VASTO. Operazione “Eterno riposo”: il Comune di Vasto si è costituito parte civile nel corso dell'udienza preliminare che si è tenuta ieri pomeriggio davanti al giudice Fabrizio Pasquale. Diciassette...

VASTO. Operazione “Eterno riposo”: il Comune di Vasto si è costituito parte civile nel corso dell'udienza preliminare che si è tenuta ieri pomeriggio davanti al giudice Fabrizio Pasquale. Diciassette le persone indagate per presunte tangenti al cimitero, tre dipendenti comunali, Antonio Recinelli, Luisito Lategano e Franco D’Ambrosio e 14 cittadini. I difensori hanno presentato al gip numerose eccezioni che sono state tutte respinte. Quattro degli indagati: Recinella, D’Ambrosio e due cittadini, hanno chiesto di patteggiare la pena. Su questo punto il giudice Pasquale si pronuncerà il 17 giugno, data della prossima udienza.

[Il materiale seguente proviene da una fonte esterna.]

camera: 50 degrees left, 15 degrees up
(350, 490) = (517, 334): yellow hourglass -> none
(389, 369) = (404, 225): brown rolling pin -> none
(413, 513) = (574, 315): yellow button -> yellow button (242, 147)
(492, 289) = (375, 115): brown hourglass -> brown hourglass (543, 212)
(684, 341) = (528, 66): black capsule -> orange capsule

A chiedere il rinvio a giudizio dei 17 indagati è stato il procuratore capo della Procura di Vasto, Giampiero Di Florio. La decisione del magistrato è arrivata dopo le indagini condotte dagli uomini del commissariato di Vasto diretti da vicequestore aggiunto Fabio Capaldo. Il magistrato ha ritenuto importanti i risultati delle verifiche fatte dalla polizia anche all’interno di alcune tombe vicine all’ingresso principale del cimitero. Gli agenti del commissariato sono scesi addirittura sotto terra per verificare le tumulazioni. L’approfondimento di indagine ha portato alla svolta. L’inchiesta è stata avviata tre anni fa ed è partita per smantellare una presunta gestione parallela del cimitero, niente affatto legale. Oltre ai riscontri e alle verifiche sono stati numerosi anche gli interrogatori.

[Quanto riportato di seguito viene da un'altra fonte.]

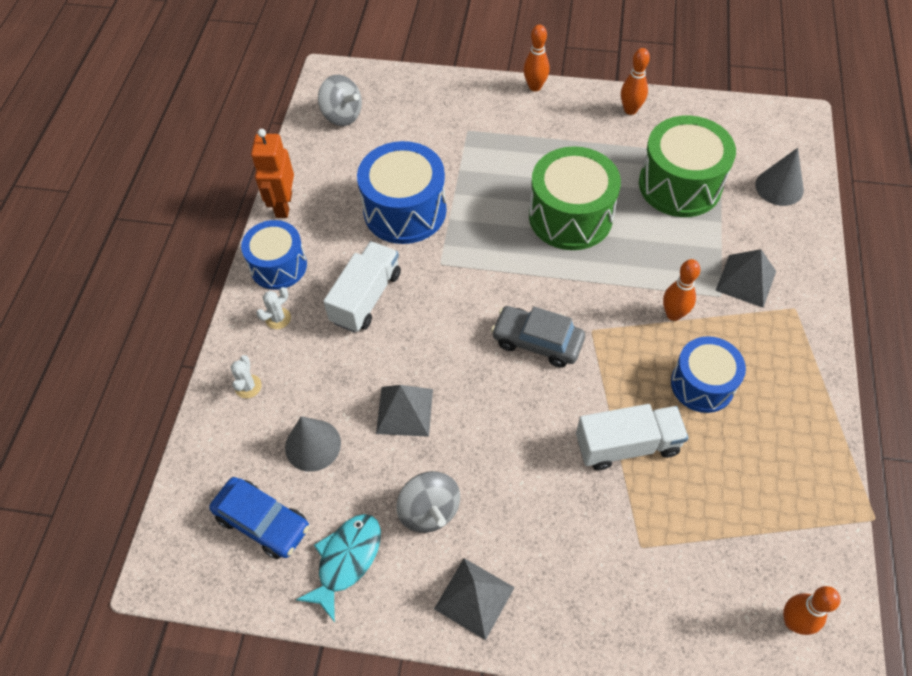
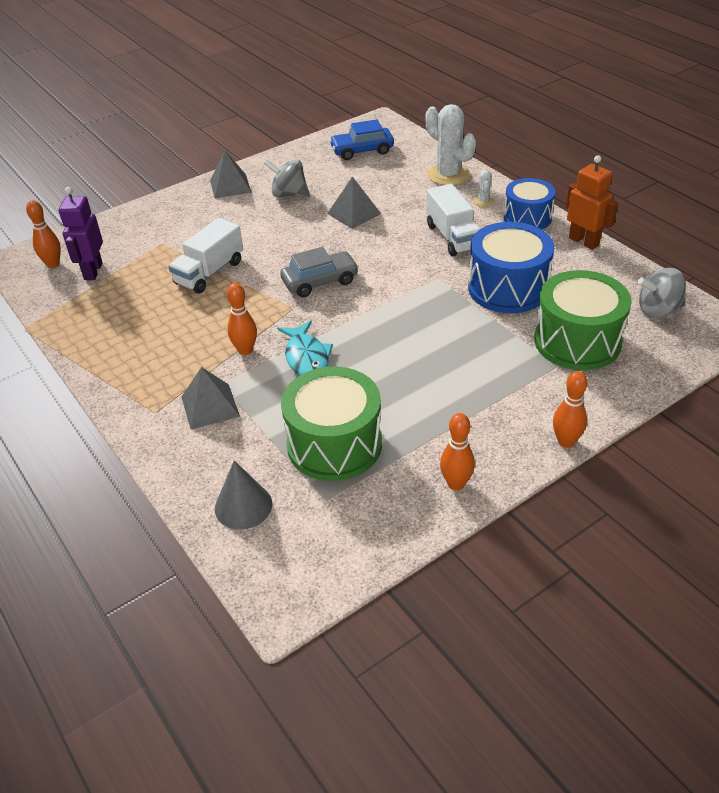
camera: 135 degrees right, 15 degrees down
(248, 386) = (448, 175): white cactus -> white cactus, size x2.22
(313, 445) = (380, 179): grey cone -> none
(346, 560) = (306, 163): turquoise fish -> turquoise fish (306, 357)
(570, 216) = (391, 361): green drum -> green drum (577, 341)
(702, 384) = (188, 326): blue drum -> none
(751, 561) = (93, 271): none -> purple robot

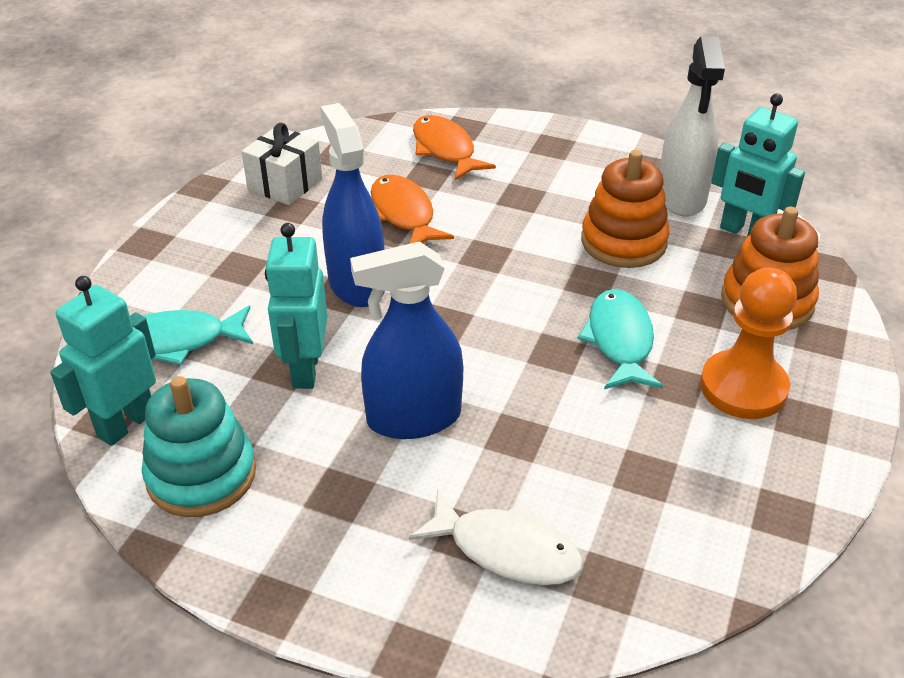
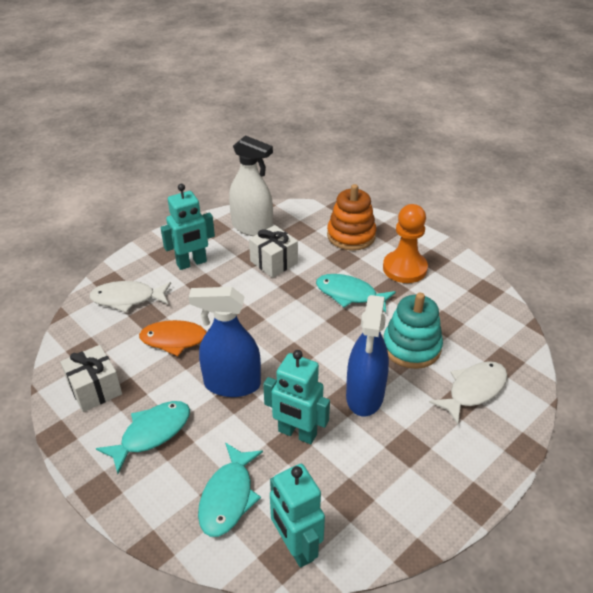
camera: 65 degrees left, 0 degrees up
(201, 475) = (364, 513): turquoise stacking toy -> turquoise stacking toy (411, 347)
(242, 249) = (152, 433): none -> turquoise fish
(445, 150) = (127, 299): orange fish -> white fish
(623, 242) = (273, 262): orange stacking toy -> white gift
(744, 233) = (296, 220): turquoise robot -> turquoise robot (192, 263)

L’indagine ha portato all’arresto di tre dipendenti comunali e all’invio di 14 avvisi di garanzia. Ieri per i 17 gli accusati c'è stata l'udienza davanti al gip. Ad accompagnati un esercito di avvocati. A difendere i tre ex dipendenti comunali finiti nei guai sono gli avvocati Antonello Cerella, Massimiliano Baccalà e Alessandro Orlando. I tre hanno sempre negato di avere preteso o indotto i cittadini a versare denaro per tumulazioni, esumazioni e trasferimento delle salme. Secondo la Procura, al contrario, gli accusati avrebbero lucrato, acquisendo la disponibilità dei loculi attraverso attività cimiteriali irregolari. I tre, stando a quanto riportato nel capo d’accusa, avrebbero chiesto da 150 a 700 euro per ridurre in urne cinerarie le salme anche quando lo stato degenerativo non lo consentiva. I 14 cittadini intercettati dalla polizia mentre parlavano con gli arrestati, avrebbero descritto comportamenti quantomeno discutibili. Le tombe sono state riaperte e hanno raccontato particolari importanti. (p.c.)